Many doctors trust a database known as MAUDE (Manufacturer and User Facility Device Experience) to help them identify defects, malfunctions, and other issues that have the potential to harm patients. MAUDE stores medical device reports that mandatory reporters, such as healthcare professionals and patients, submit to the Food and Drug Administration (FDA).
Doctors and patients alike have made disturbing discoveries in the last 24 months. Since 2016, at least 1.1 million incidents of medical device failures have been stored and concealed in a hidden adjunct database. The effect of this coverup is substantial. Any doctor using MAUDE to conduct a search of a medical device could find next to nothing and be falsely reassured about its safety when, in fact, the hidden database contained hundreds, even thousands, of negative reports about the same device.

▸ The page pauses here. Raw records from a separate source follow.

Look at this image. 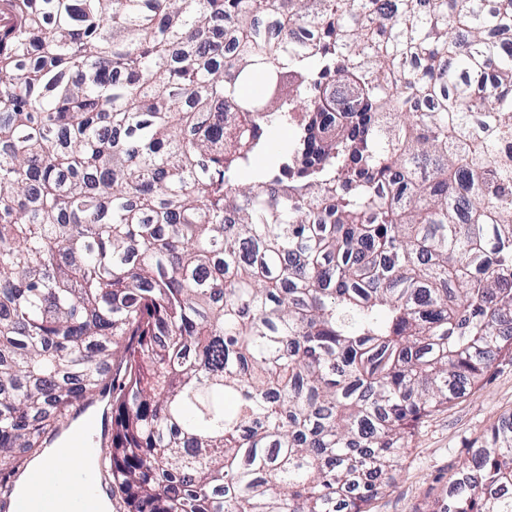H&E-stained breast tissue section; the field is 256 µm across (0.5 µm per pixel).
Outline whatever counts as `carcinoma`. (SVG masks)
I'll use <instances>...</instances> for the list:
<instances>
[{
  "label": "carcinoma",
  "instance_id": "1",
  "mask_svg": "<svg viewBox=\"0 0 512 512\" xmlns=\"http://www.w3.org/2000/svg\"><path fill=\"white\" fill-rule=\"evenodd\" d=\"M511 35L512 0H0V463L118 376L127 512H367L512 358ZM469 508L512 512V421L432 512Z\"/></svg>",
  "mask_w": 512,
  "mask_h": 512
}]
</instances>
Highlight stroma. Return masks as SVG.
Returning <instances> with one entry per match:
<instances>
[{"label": "stroma", "mask_w": 512, "mask_h": 512, "mask_svg": "<svg viewBox=\"0 0 512 512\" xmlns=\"http://www.w3.org/2000/svg\"><path fill=\"white\" fill-rule=\"evenodd\" d=\"M512 417V360H498L476 390L465 394L415 430L399 475L368 505L369 512H430L449 479L470 459L490 428Z\"/></svg>", "instance_id": "stroma-1"}]
</instances>
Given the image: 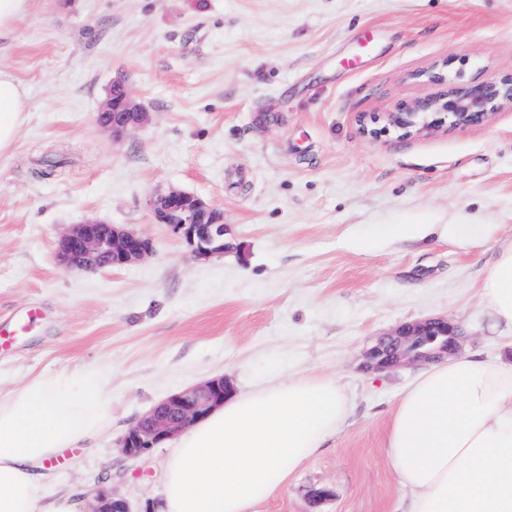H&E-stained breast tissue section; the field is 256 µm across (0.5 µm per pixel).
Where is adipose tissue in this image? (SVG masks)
<instances>
[{"label":"adipose tissue","mask_w":512,"mask_h":512,"mask_svg":"<svg viewBox=\"0 0 512 512\" xmlns=\"http://www.w3.org/2000/svg\"><path fill=\"white\" fill-rule=\"evenodd\" d=\"M22 86L0 69V155L26 119ZM489 224H381L380 240L457 245L490 239ZM498 323L512 326V241L484 285ZM347 401L331 378L273 379L179 434L163 472L160 512H253L344 426ZM109 420L104 375L61 372L0 394V512H78L46 497L39 468L65 448H88ZM386 455L408 491L407 512H512V368L475 355L427 367L399 399Z\"/></svg>","instance_id":"obj_1"}]
</instances>
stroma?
Masks as SVG:
<instances>
[{"label":"stroma","mask_w":512,"mask_h":512,"mask_svg":"<svg viewBox=\"0 0 512 512\" xmlns=\"http://www.w3.org/2000/svg\"><path fill=\"white\" fill-rule=\"evenodd\" d=\"M446 58L453 80L512 71V0H31L0 35V69L28 103L0 156V325L33 305L45 315L0 350V392L66 369L112 374L108 428L65 451L45 495L80 502L104 486L154 512L174 444L125 458L118 441L140 416L214 376L245 392L318 374L342 387L347 424L256 512H405L385 443L424 365L372 371L367 349L445 318L462 352L512 364V327L482 296L512 239V109L406 139L385 129L435 94L414 74ZM120 77L152 118L115 141L96 115ZM47 155L56 172L33 177ZM171 187L223 210L224 255L195 258L155 223L148 200ZM91 217L148 237L152 254L62 270L60 234ZM376 224L497 234L371 244Z\"/></svg>","instance_id":"35a3bbf8"}]
</instances>
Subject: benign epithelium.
<instances>
[{
	"label": "benign epithelium",
	"mask_w": 512,
	"mask_h": 512,
	"mask_svg": "<svg viewBox=\"0 0 512 512\" xmlns=\"http://www.w3.org/2000/svg\"><path fill=\"white\" fill-rule=\"evenodd\" d=\"M445 59L416 77L439 87L427 98L405 104L389 113L388 125L400 138L444 125L455 128L485 123L496 112L512 107V72L478 83H450ZM151 113L137 103L124 86L100 106L97 123L120 138L150 120ZM154 220L165 224L198 259L224 254V212L198 196L170 188L150 199ZM58 257L68 272H95L121 268L144 260L152 251L141 234L100 220H86L66 230L57 242ZM456 327L446 319L403 324L369 348L366 367L390 370L407 362H432L459 353ZM234 385L219 376L175 393L135 421L120 441L122 453L136 458L162 444L224 404ZM84 512H130L126 501L101 488Z\"/></svg>",
	"instance_id": "obj_1"
}]
</instances>
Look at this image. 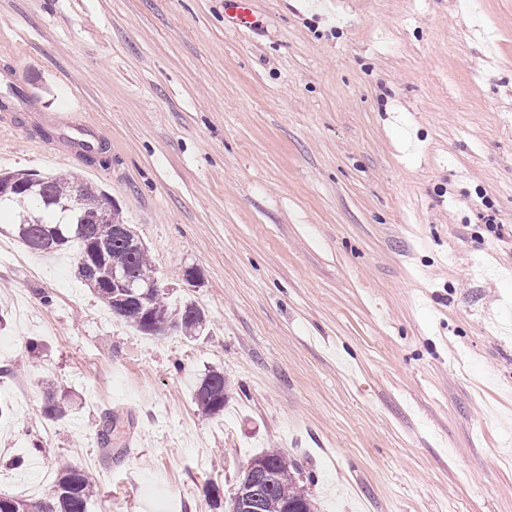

One way that the FDA grossly affected the transparency of the safety records of medical devices was to grant device makers “litigation complaint summary reporting” exemptions, which allowed device makers to file a single placeholder injury report. These exemptions allowed device manufacturers to forego having reports stored for public access in MAUDE. While in substance, this report can contain up to 1,175 reports of patient injuries in lawsuits, upon review, the report appears as one single injury!
These exemptions made it quite simple for defective medical device makers to avoid transparency, creating a significant level of danger for patients and doctors. The hidden database contains reports of serious injuries and malfunctions from over 100 medical devices regularly used in surgeries or implanted into patients throughout the United States.
Device manufacturer Medtronic, owner of Covidien, the reputed market leader in surgical staplers, has used reporting exemptions to file stapler-related reports through July 2017. In 2016, 84 stapler injuries or malfunctions were openly submitted, while nearly 10,000 malfunction reports were included in the hidden database, according to the FDA.
As a result, doctors continued to use problematic, faulty medical devices without having knowledge of previous malfunctions or defects. This is a frightening notion when you consider the increased risk of danger to patients on a nationwide scale. Tragically, while issues with defective medical devices were being hidden from the public, patients have been injured and seriously harmed by these medical devices.
The FDA has been winding down the alternative summary reporting system and announced it was ending the program “in the spirit of public transparency.” It also issued revocation letters to the 13 manufacturers that hold the remaining exemptions, which apply to dental implants, implantable cardiac defibrillators, and pacemaker electrodes.